The out-of-body angle is the gimmick in Shauna Cross’ screenplay, as it was in the Gayle Forman novel on which it is based. The gimmick is a good one; it infuses suspense into a story that would otherwise be rather bland and unexceptional.

Mia isn’t your typical discontented teen. Indeed, she has nothing to be discontented about. Her parents are, like, totally cool. Dad Denny (Joshua Leonard) is a former rocker who withdrew from touring to become a family man, while his wife Kat (Mireille Enos) is just the kind of mom a teenage girl loves to have intimate talks with while doing the dishes. Around the Hall household there’s never any stress or conflict, no sibling bickering, no parental tyranny or adolescent rebellion.

Mia takes up the cello as a little girl (played by Gabrielle Cerys Haslett), when her dogged sawing away upstairs has her parents clenching their teeth at the dining room table. In a rare display of parental exasperation, Mom threatens to gouge her own eyes out (would that really solve anything?). But by the time Mia is in high school, the incessant zoom-zoom exercises have given way to real music, as surely as little Haslett has given way to Moretz, and it’s the intensity of her playing, straddling her instrument with her head bent over the neck of it, that first grabs the attention of Adam, peeking through the window of the practice-room door. Later, chatting her up in the hallway, Adam chides her, “You can’t hide in that practice room anymore. Too late, I see you.”

Romance blossoms between these two pretty youngsters like a time-lapse film of flowers opening to the sun. We go from first date to steady dating to that big moment of first ultimate intimacy, which director R.J. Cutler films with excruciating delicacy, ever mindful not to endanger the movie’s PG-13 rating and the teenage audience that comes with it.

From there, If I Stay marches through early bliss to the first quarrel, which bubbles up when Adam learns that Mia has applied to Juilliard and has been granted an audition, without having mentioned it to him. After the squabble, Adam makes up by secretly plastering Mia’s bedroom ceiling with color photocopies that duplicate, like a jigsaw puzzle, the ceiling of the San Francisco concert hall where she’ll be performing her audition—“I figured if you look at it every night, when you get there for real it won’t be so scary.”

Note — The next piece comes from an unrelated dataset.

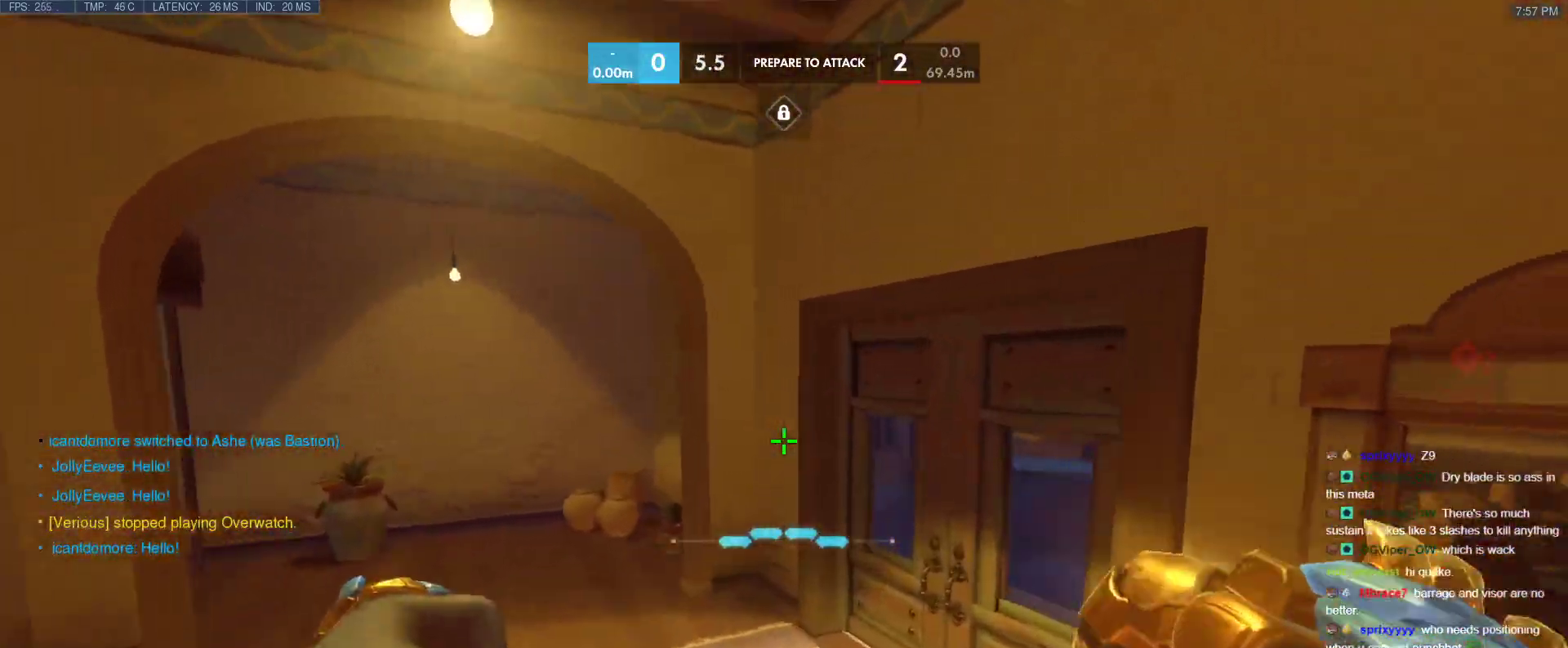
{"keys": ["w"], "events": [[383, "c", "down"], [483, "c", "up"]]}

It is while waiting to hear from Juilliard that Mia and her family take that fatal drive on those snow-slicked roads, and Mia’s spirit winds up dashing barefoot and unseen among the doctors, nurses and her own surviving relatives (Stacy Keach and Gabrielle Rose play Mia’s distraught grandparents), while trying to decide whether to walk into that white light at the end of the hall.

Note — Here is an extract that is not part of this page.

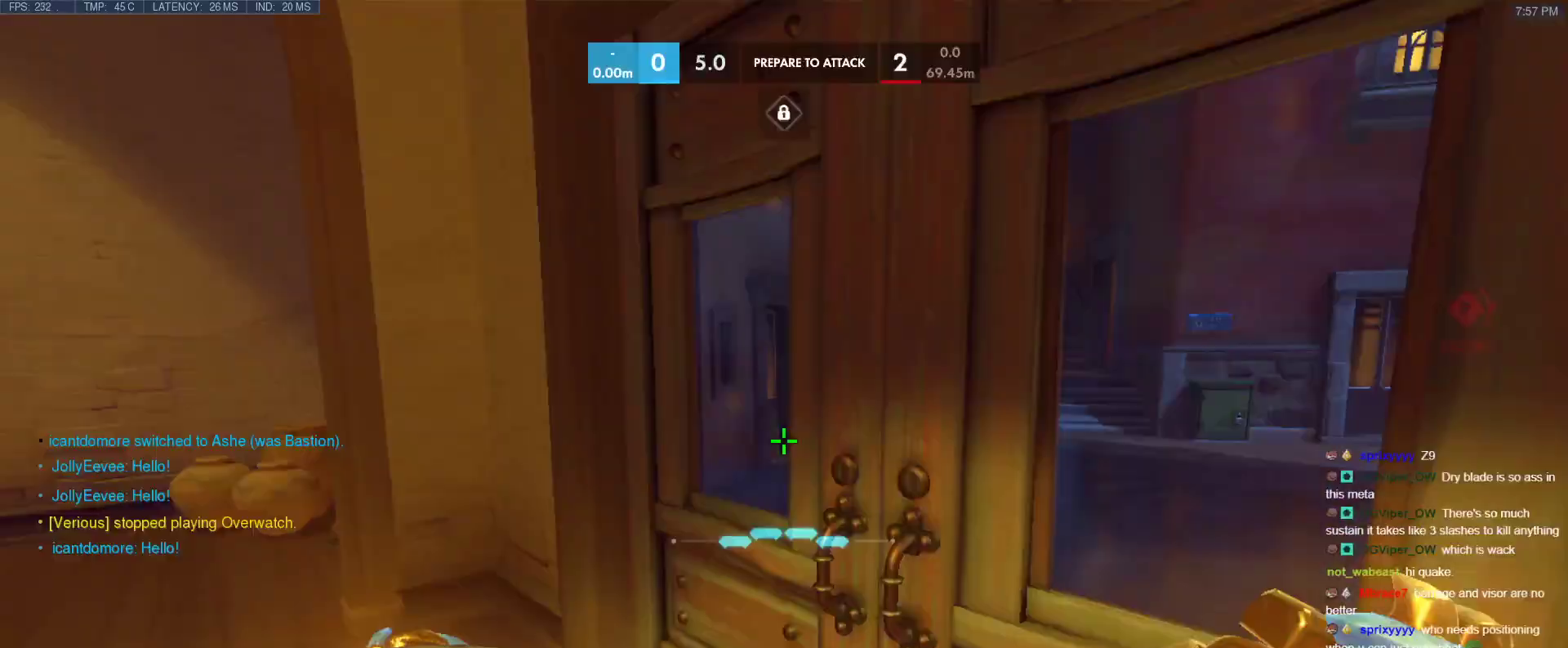
{"keys": [], "events": [[67, "w", "up"], [117, "a", "down"], [300, "a", "up"]]}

It’s not hard to guess what Mia will decide, or whether she’s been accepted to Juilliard (Gayle Forman has already written a sequel, and there’s sure to be a movie of that, too). To help pass the time, I kept thinking of little spoilsport questions. How long at the copy shop did it take Adam to make all those copies for Mia’s ceiling? How does Moretz manage to run barefoot on those gleaming hospital floors without slipping and falling on her face?

But never mind, only churlish people would dwell on such thoughts. If I Stay is an efficient and satisfying teen tearjerker, well-acted by beautiful people wearing beautiful clothes and speaking sensitive thoughts.